If you quit on the process, you are quitting on the result. ~ Idowu Koyenikan
Accepting Mistakes
Accepting Mistakes is hard specially when it is a critical defect being missed on production. Being a sole member or team to ensure 100% quality in softwares is very tough, especially with every changing requirements, customer feedbacks, competitors sites creating same functionality in much interactive way and not to forget n numbers of code commits due to distributed micro service architecture.
Hence, to deliver quality by focusing on what being developed and it's side effect is really important. Skipping a single configuration or not thinking about backward compatibility results in mistakes. These mistakes are identified by doing RCA of defects on production and keeping notes to avoid this in future.

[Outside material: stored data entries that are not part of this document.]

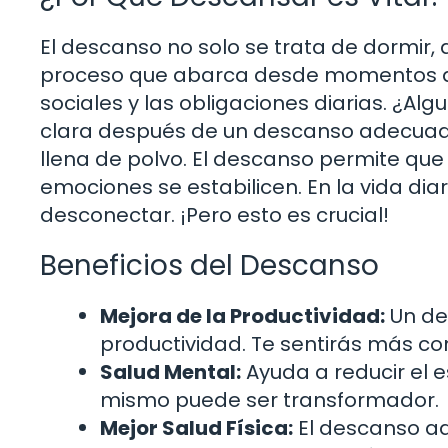
El descanso no solo se trata de dormir,
proceso que abarca desde momentos de
sociales y las obligaciones diarias. ¿A
clara después de un descanso adecuado
llena de polvo. El descanso permite qu
emociones se estabilicen. En la vida di
desconectar. ¡Pero esto es crucial!
Beneficios del Descanso
Mejora de la Productividad:
Un de
productividad. Te sentirás más co
Salud Mental:
Ayuda a reducir el e
mismo puede ser transformador.
Mejor Salud Física:
El descanso ad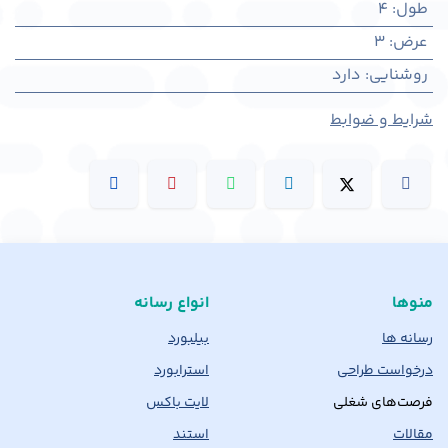
طول
:
4
عرض
:
3
روشنایی
:
دارد
شرایط و ضوابط
منوها
انواع رسانه
رسانه ها
بیلبورد
درخواست طراحی
استرابورد
فرصت‌های شغلی
لایت باکس
مقالات
استند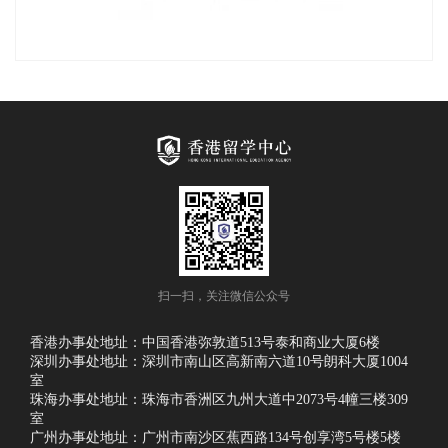
扫一扫，关注微信公众号
香港办事处地址：中国香港弥敦道513号泰和商业大厦6楼
深圳办事处地址：深圳市南山区高新南六道10号朗科大厦1004
室
珠海办事处地址：珠海市香洲区九州大道中2073号4幢三楼309
室
广州办事处地址：广州市南沙区蕉西路134号创享湾5号楼5楼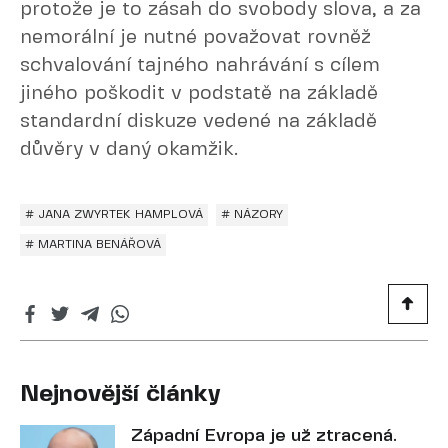
protože je to zásah do svobody slova, a za
nemorální je nutné považovat rovněž
schvalování tajného nahrávání s cílem
jiného poškodit v podstatě na základě
standardní diskuze vedené na základě
důvěry v daný okamžik.
# JANA ZWYRTEK HAMPLOVÁ
# NÁZORY
# MARTINA BENÁŘOVÁ
Nejnovější články
Západní Evropa je už ztracená.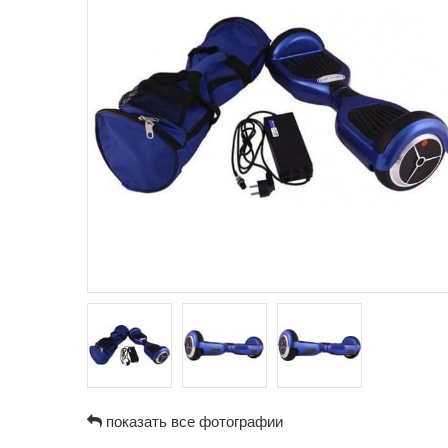
показать все фотографии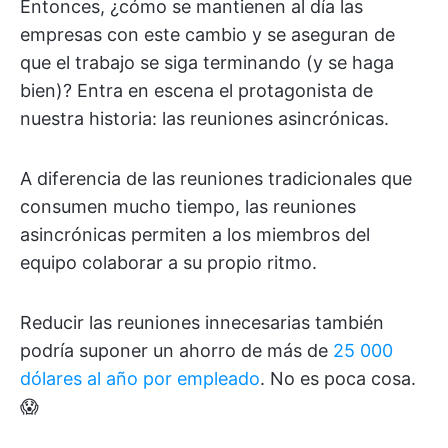
Entonces, ¿cómo se mantienen al día las
empresas con este cambio y se aseguran de
que el trabajo se siga terminando (y se haga
bien)? Entra en escena el protagonista de
nuestra historia: las reuniones asincrónicas.
A diferencia de las reuniones tradicionales que
consumen mucho tiempo, las reuniones
asincrónicas permiten a los miembros del
equipo colaborar a su propio ritmo.
Reducir las reuniones innecesarias también
podría suponer un ahorro de más de
25 000
dólares al año por empleado
. No es poca cosa.
😱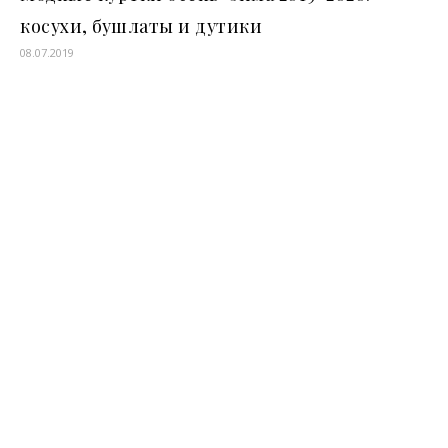
косухи, бушлаты и дутики
08.07.2019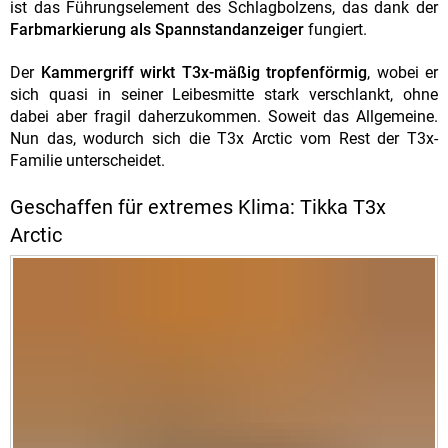
ist das Führungselement des Schlagbolzens, das dank der
Farbmarkierung als Spannstandanzeiger
fungiert.
Der
Kammergriff wirkt T3x-mäßig tropfenförmig
, wobei er
sich quasi in seiner Leibesmitte stark verschlankt, ohne
dabei aber fragil daherzukommen. Soweit das Allgemeine.
Nun das, wodurch sich die T3x Arctic vom Rest der T3x-
Familie unterscheidet.
Geschaffen für extremes Klima: Tikka T3x
Arctic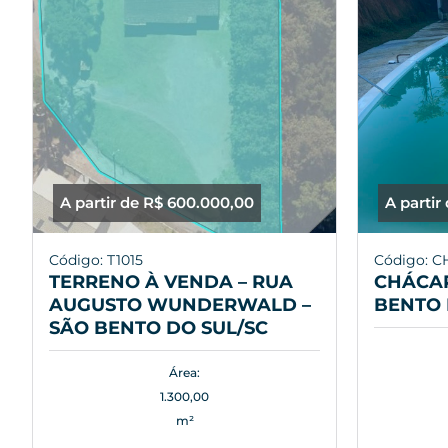
A partir de R$ 600.000,00
A partir
Código: T1015
Código: C
TERRENO À VENDA – RUA
CHÁCAR
AUGUSTO WUNDERWALD –
BENTO 
SÃO BENTO DO SUL/SC
Área:
1.300,00
m²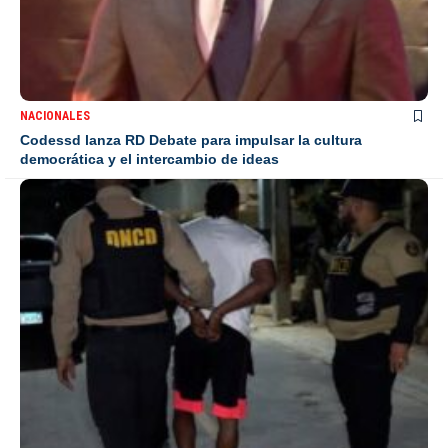
NACIONALES
Codessd lanza RD Debate para impulsar la cultura
democrática y el intercambio de ideas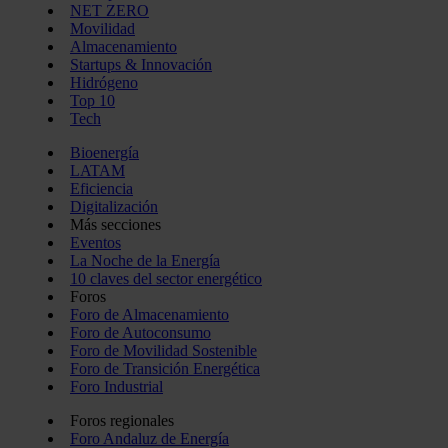
NET ZERO
Movilidad
Almacenamiento
Startups & Innovación
Hidrógeno
Top 10
Tech
Bioenergía
LATAM
Eficiencia
Digitalización
Más secciones
Eventos
La Noche de la Energía
10 claves del sector energético
Foros
Foro de Almacenamiento
Foro de Autoconsumo
Foro de Movilidad Sostenible
Foro de Transición Energética
Foro Industrial
Foros regionales
Foro Andaluz de Energía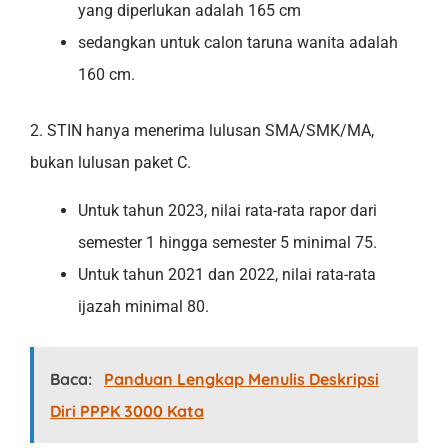
yang diperlukan adalah 165 cm
sedangkan untuk calon taruna wanita adalah
160 cm.
2. STIN hanya menerima lulusan SMA/SMK/MA,
bukan lulusan paket C.
Untuk tahun 2023, nilai rata-rata rapor dari
semester 1 hingga semester 5 minimal 75.
Untuk tahun 2021 dan 2022, nilai rata-rata
ijazah minimal 80.
Baca:
Panduan Lengkap Menulis Deskripsi
Diri PPPK 3000 Kata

Learning from mistakes, understanding where ball was dropped and keeping your head high is important ( and necessary) otherwise doing repetitive mistakes leads to loss of trust, disbelief and fear for the software running on production.
We learn from failure, not from success! ― Bram Stoker
Understanding System/Technology Stack
Do you know testing a project without knowing the underlying technology stack or system architecture, is just like turning on TV, navigating through few channels and turning it off. Sound too simple, isn't it.
In modern days, with large complex systems (monolith or micro services based), the scope of testing and coverage has increased. For example, sign-in/out flow may be integrated with 3rd SSO provider like Auth0 or social logins (FB, Google). Now, without knowing how our system communicate with them, will result in skipping integration failure scenarios. Another scenario can be display of product list on website, which is fetched from API gateway, which further is integrated with multiple sellers of these products. In case of failures at any point, if we are not aware about system architecture, we won't be able to identify, debug or test this case
Embracing Programming
Programming, Coding & Debugging is developer's job. - Why should I care about it? Why tester needs to know programming at all? Such questions are quite common and even I have experienced same.
But the answer is to test our system thoroughly, uncovering cases which are not possible by just doing blackbox testing. Also, when it comes to test automation, writing/validating databases queries for ETL systems, doing performance testing, identifying security vulnerabilities.
Your testing skills can be excellent and are independent of your programming skills. Thus, embracing programming is an optional thing. However, having things, that will strengthen your skills isn't a bad thing. It will sharp your testing mindset, giving you directions to perform advance analysis, which in turn, will assist you in uncovering new testable areas.
Continuous Learning
Ultimately, it's all about learning and doing things consistently. Same goes for Software Testing. It doesn't limits to one specific domain or technical skill or direction.
I believe, doing testing is way more dynamic, diverse and challenging.
Seeing the technology revolutionising day by day, there is no way that learning will cease.